Assignment:
All lines from the one containing "smarter and more connected geospati" down to the one containing "record's short-term value—it", both ends included, are to be given again exactly; omit the rest of the listing below.

Information provided:
[Start of section]

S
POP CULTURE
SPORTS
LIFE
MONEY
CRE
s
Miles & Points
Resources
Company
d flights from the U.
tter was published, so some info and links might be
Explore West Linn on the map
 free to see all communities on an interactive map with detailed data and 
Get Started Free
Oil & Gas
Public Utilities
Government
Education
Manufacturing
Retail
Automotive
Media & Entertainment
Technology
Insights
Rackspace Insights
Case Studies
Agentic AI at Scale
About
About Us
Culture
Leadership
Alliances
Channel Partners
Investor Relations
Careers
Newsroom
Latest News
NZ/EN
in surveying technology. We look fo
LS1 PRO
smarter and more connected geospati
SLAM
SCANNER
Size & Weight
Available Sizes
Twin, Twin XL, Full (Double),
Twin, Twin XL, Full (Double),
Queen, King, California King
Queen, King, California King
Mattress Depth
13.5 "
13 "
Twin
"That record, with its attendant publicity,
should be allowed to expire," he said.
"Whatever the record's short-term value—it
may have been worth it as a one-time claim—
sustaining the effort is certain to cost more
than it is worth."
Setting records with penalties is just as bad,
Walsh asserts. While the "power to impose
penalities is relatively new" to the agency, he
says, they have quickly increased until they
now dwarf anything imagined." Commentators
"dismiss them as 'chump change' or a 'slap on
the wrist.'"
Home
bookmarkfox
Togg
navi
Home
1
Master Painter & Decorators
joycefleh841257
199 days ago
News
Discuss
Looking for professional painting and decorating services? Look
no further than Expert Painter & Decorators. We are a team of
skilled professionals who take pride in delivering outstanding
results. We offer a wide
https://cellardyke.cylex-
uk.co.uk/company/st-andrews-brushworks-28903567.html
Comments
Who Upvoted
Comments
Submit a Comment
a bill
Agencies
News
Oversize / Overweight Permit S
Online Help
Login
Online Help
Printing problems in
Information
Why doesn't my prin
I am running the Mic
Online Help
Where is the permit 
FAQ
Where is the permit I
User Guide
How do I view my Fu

[End of section]

Response area:
smarter and more connected geospati
SLAM
SCANNER
Size & Weight
Available Sizes
Twin, Twin XL, Full (Double),
Twin, Twin XL, Full (Double),
Queen, King, California King
Queen, King, California King
Mattress Depth
13.5 "
13 "
Twin
"That record, with its attendant publicity,
should be allowed to expire," he said.
"Whatever the record's short-term value—it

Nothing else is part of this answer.